Выбрать главу

- Чагой-то вы притихли? Бодрые чтоле? Может работать рветесь? Или в тепле да покое вам не сподручно? По томильне соскучились? Ща я считалочкой пройдусь, коли молчите, и выберу сам…

- Это я шумел, – я ступил к стражникам. - Я тут это… Сказку рассказывал.

Сегодня же ночь безумных поступков – зачем останавливаться? Сейчас, мне одинаково страшно и среди пленников, и под пятой у солдат. В любом месте могу огрести, так что какая в жопу разница? Буду хоть выглядеть похрабрей, чем я есть на самом деле.

Даллак внимательно посмотрел на меня, узнал, и как будто задумался, что же со мной сделать. Потом оглянулся на товарищей, снова на меня, и покачал головой.

- Ну что ж, сказочник, ща мы тебя немного поучим, а то больно громко ты байки брешешь!

Били меня не очень сильно, за что я был бесконечно благодарен Даллаку. А в томильне я уже бывал.

***

Пока я сидел в земляном мешке, меня навестил Ингольд. Он не стал вызывать меня к себе, даже не спустился. Мы говорили через перекрытия в досках – жрец явно не хотел привлекать внимания.

- Я слышал ты выступил с речью в защиту культа, юноша.

- Поэтому я здесь, господин жрец.

- Страдания и лишения в борьбе за веру – неизбежное зло, мой мальчик. Я счастлив убедиться, что ты внял голосу разума и стараешься исполнить свой долг перед богом и своим наставником. Продолжай в том же духе, и твои старания вознаградятся. Надеюсь, Даллак был сдержан в твоем, эхем, воспитании?

Я потрогал языком сколотый клык и потер свежие синяки.

- Могло быть и хуже, господин Ингольд.

- Хм. Вечером Даллак принесет тебе мазь. Ты должен быстро прийти в себя, а я прослежу, чтобы тебя не держали здесь дольше положенного.

- Благодарю вас, господин.

- Надо говорить «наставник». Твой господин - Фараэль, и только он. И не стоит, право не стоит. Всевышний учит нас заботиться о ближних. К тому же было бы непростительно глупо потерять достигнутое преимущество, которого ты добился своим выступлением.
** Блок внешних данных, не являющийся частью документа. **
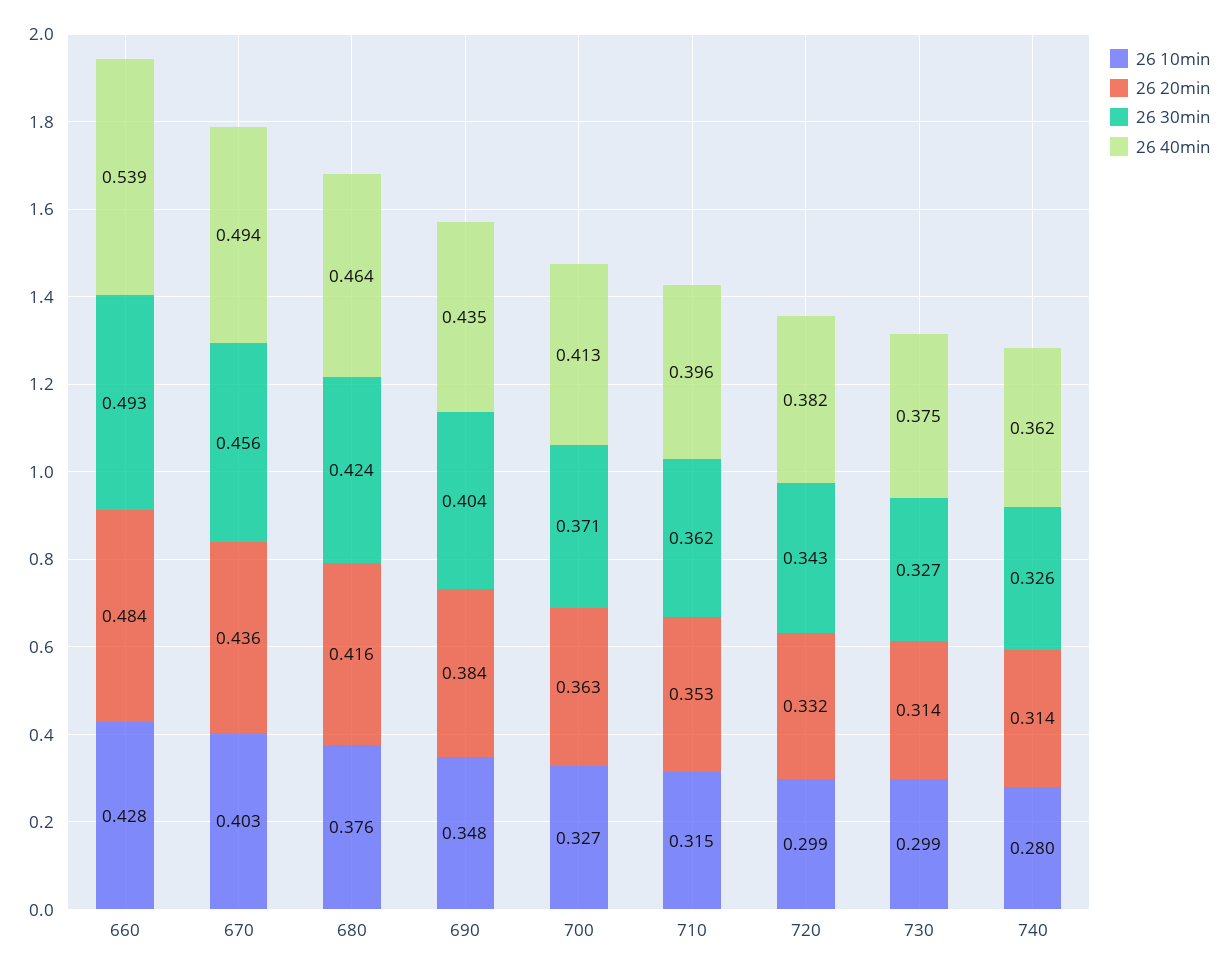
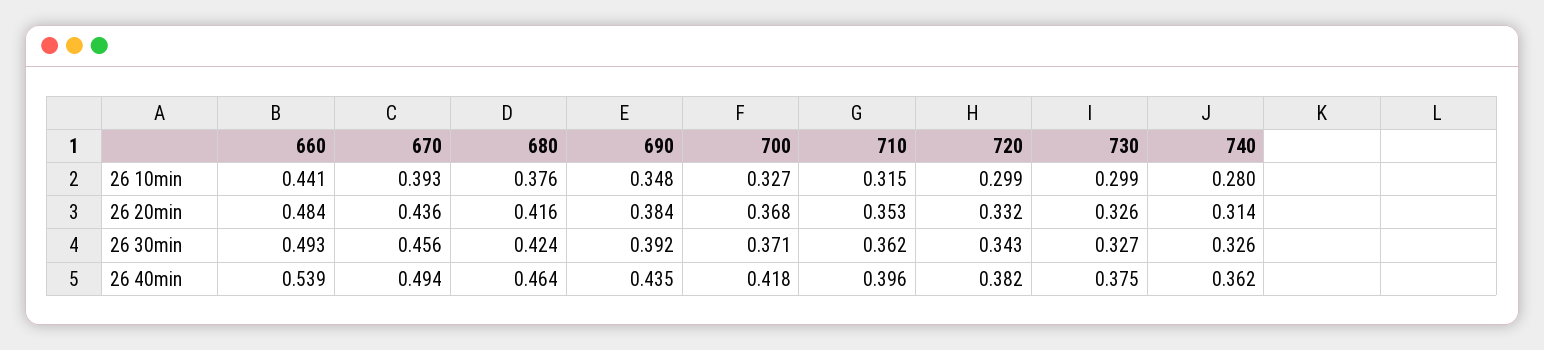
  {
    "26 10min": {
-     "660": 0.428,
+     "660": 0.441,
-     "670": 0.403,
+     "670": 0.393,
      "680": 0.376,
      "690": 0.348,
      "700": 0.327,
      "710": 0.315,
      "720": 0.299,
      "730": 0.299,
      "740": 0.28
    },
    "26 20min": {
      "660": 0.484,
      "670": 0.436,
      "680": 0.416,
      "690": 0.384,
-     "700": 0.363,
+     "700": 0.368,
      "710": 0.353,
      "720": 0.332,
-     "730": 0.314,
+     "730": 0.326,
      "740": 0.314
    },
    "26 30min": {
      "660": 0.493,
      "670": 0.456,
      "680": 0.424,
-     "690": 0.404,
+     "690": 0.392,
      "700": 0.371,
      "710": 0.362,
      "720": 0.343,
      "730": 0.327,
      "740": 0.326
    },
    "26 40min": {
      "660": 0.539,
      "670": 0.494,
      "680": 0.464,
      "690": 0.435,
-     "700": 0.413,
+     "700": 0.418,
      "710": 0.396,
      "720": 0.382,
      "730": 0.375,
      "740": 0.362
    }
  }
Ингольд ушел, а вечером мне и вправду передали глиняный горшочек с сильно пахнущей мазью, от которой кожа буквально горела. По неосторожности я занес ее в больной глаз, от чего заорал так, что мой вой должно быть услышали в самой крепости. Нет, мазь была действенной, хорошей, но на открытые раны, а также к глазам и рту ее лучше и близко не подносить.

Через несколько дней, ближе к вечеру, меня наконец-то вернули к бивуаку, где я накинулся на похлебку как голодный зверь. Голода я не утолил, живот скрутило с еще большей силой, но я заставил себя удержать съеденное внутри. Про себя я отметил, что порции похлебки стали скуднее на содержимое. Вроде и весна наступает, а с кормежкой все становится только хуже.

Но были и хорошее. Теперь, когда я подходил к кому-либо с вопросом, или предлагал помощь совсем уж никакущим доходягам, никто от меня не отворачивался. Нет, ни о каком радушии и речи не шло, но, кажется, меня зауважали что ли. Я все опасался, что кто-то из людей Гуннара, или он сам, еще нанесет мне дружественный визит с кулаками и прочими прелестями сурового мужского разговора, но мои опасения не подтвердились. Гуннар даже мне улыбался. Возможно потому, что, сделав еще две перевязки Верманду, я-таки стянул ему рану, и он пошел на поправку. Вот этот парень меня действительно искренне поблагодарил, без задней мысли. Он был уверен, что время его пришло, но я доказал, что это не так. Мои старые знакомые из охотничьего домика также перестали отпрыгивать и демонстративно меня игнорировать. Ортвин даже перекинулся со мной парой фраз о погоде. Не знаю зачем, может он постеснялся говорить о чем-то другом. Торли выглядел как обычно – ничто не могло изменить его отвратительно злобного настроя. Или может у него просто лицо такое?

Весна наконец-то вступала в силу: все начало таять, земля превратилась в месиво, и вместе возрождающейся к жизни природой в Драмунгваард заглянул еще один страшный гость – синюшница. Бивуак у Белой шахты опустел – почти всех каторжан надзиратели вынесли на крытых покрывалами телегах и сжигали около покойницкой ямы. Синюшница была убийственным моровым поветрием, особенно для нас, глотающих пыль и харкающих кровью. Больных стражники выявляли слишком поздно: когда они уже валились с ног, впадали в беспамятство, задыхались. Тогда уже ничем нельзя было помочь.